En décrivant les procédés à l’œuvre dans l’atelier de l’artiste, on comprend que la peinture de Hugo Pernet n’est pas réalisée en plein air devant le modèle, mais plutôt dans une salle noire avec un éclairage artificiel. Le paysage est finalement tenu à distance, il est fractionné en une multitude de sujets et il n’est jamais vu dans son ensemble, si ce n’est sous la forme d’un vague souvenir ou d’un songe (Bougival). Les sujets choisis, à l’image du Pissenlit, peuvent être des plus communs. Le pissenlit en question a été photographié dans une jardinière, au seuil de l’atelier. Il est cependant parfaitement représentatif de l’espèce, donnant à voir ses fameuses feuilles en “dents de lion“, mais également les différents stades de la floraison, un bouton à peine formé, une fleur jaune, et même une aigrette sur laquelle les enfants aiment tant souffler. Depuis peu, l’artiste a déménagé son atelier dans les faubourgs de Dijon, à côté d’un dojo, en rez-de-jardin. Il est devenu habituel pour lui de photographier ses peintures en extérieur, posées dans l’herbe, en appui provisoire contre un arbre ou un piquet. Cette confrontation entre la peinture et le milieu naturel a sans doute quelque chose à voir encore avec le travail de Jean Widmer, mais elle est née aussi d’une proposition faite par le centre d’art de Lacoux, dans le massif du Bugey, d’intervenir directement sur les façades du bâtiment. Si l’artiste continue de décliner l’invitation au paysage, son œuvre semble, quant à elle, y prendre ses aises.

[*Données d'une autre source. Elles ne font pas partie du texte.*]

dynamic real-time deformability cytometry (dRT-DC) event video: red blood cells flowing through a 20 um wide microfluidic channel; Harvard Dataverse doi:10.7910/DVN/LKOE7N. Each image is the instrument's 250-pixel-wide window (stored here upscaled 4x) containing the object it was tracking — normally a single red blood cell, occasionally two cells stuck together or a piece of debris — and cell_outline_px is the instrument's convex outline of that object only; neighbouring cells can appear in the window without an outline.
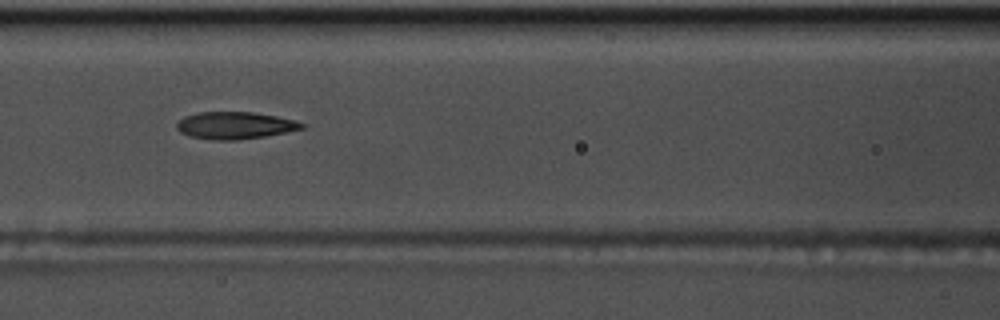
{"species": "common noctule bat (a hibernating species)", "species_latin": "Nyctalus noctula", "temperature_condition": "warm", "stored_images_in_passage": 18, "camera_frame_rate_fps": 3000, "um_per_image_px": 0.085, "animal": {"sex": "male", "body_mass_g": 17.5, "forearm_length_mm": 52.3}, "frame": {"image": 1, "passage_image": 10, "time_ms": 3.0, "image_size_px": [1000, 320], "cell_outline_px": [[308, 124], [304, 128], [264, 136], [236, 140], [216, 140], [192, 136], [180, 132], [176, 128], [176, 124], [184, 116], [200, 112], [252, 112], [276, 116], [296, 120]], "centroid_in_image_um": [20.0, 10.65], "position_along_channel_um": 146.6, "area_um2": 19.65}}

Olivier Vadrot, juillet 2024


1. Bonjour Monsieur Courbet, initialement intitulé La Rencontre, est conservé au Musée Fabre à Montpellier.

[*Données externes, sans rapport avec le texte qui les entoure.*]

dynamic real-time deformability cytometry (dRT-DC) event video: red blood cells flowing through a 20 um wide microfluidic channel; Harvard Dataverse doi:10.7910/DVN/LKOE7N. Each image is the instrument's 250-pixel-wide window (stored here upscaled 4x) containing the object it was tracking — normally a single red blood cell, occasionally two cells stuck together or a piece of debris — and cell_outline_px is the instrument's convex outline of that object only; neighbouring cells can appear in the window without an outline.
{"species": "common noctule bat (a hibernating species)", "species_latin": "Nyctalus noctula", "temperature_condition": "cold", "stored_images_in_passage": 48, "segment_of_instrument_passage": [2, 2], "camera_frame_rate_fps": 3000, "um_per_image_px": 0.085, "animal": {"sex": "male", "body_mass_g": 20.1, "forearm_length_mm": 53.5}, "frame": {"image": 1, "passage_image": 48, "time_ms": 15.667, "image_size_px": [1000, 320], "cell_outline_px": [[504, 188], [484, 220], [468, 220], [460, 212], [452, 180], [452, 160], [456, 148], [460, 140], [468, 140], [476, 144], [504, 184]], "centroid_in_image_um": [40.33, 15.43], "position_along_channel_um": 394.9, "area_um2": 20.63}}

2. Jean Widmer, pionnier de la signalétique touristique et culturelle autoroutière française, entretien avec Seb Coupy, 2019, problemata.org
3. Emmanuel Anati fut le coordinateur mondial pour l’Unesco du projet Wara (World Archives of Rock Art) destiné à la constitution d'une banque de données mondiales de l'art préhistorique, qui recense 45 millions de peintures et gravures rupestres et pariétales réparties sur 170 000 sites dans 160 pays.
4. L’artiste a déjà publié un livre d’artiste composé de dessins numériques, imprimé sous la forme d’un bloc note. Vie nouvelle, 2022, édité par le FRAC Bourgogne.
5. À Arcy-sur-Cure en 1990, le projecteur d’une équipe de FR3 révèle la présence d’un grand dessin de bouquetin jusque-là passé complètement inaperçu.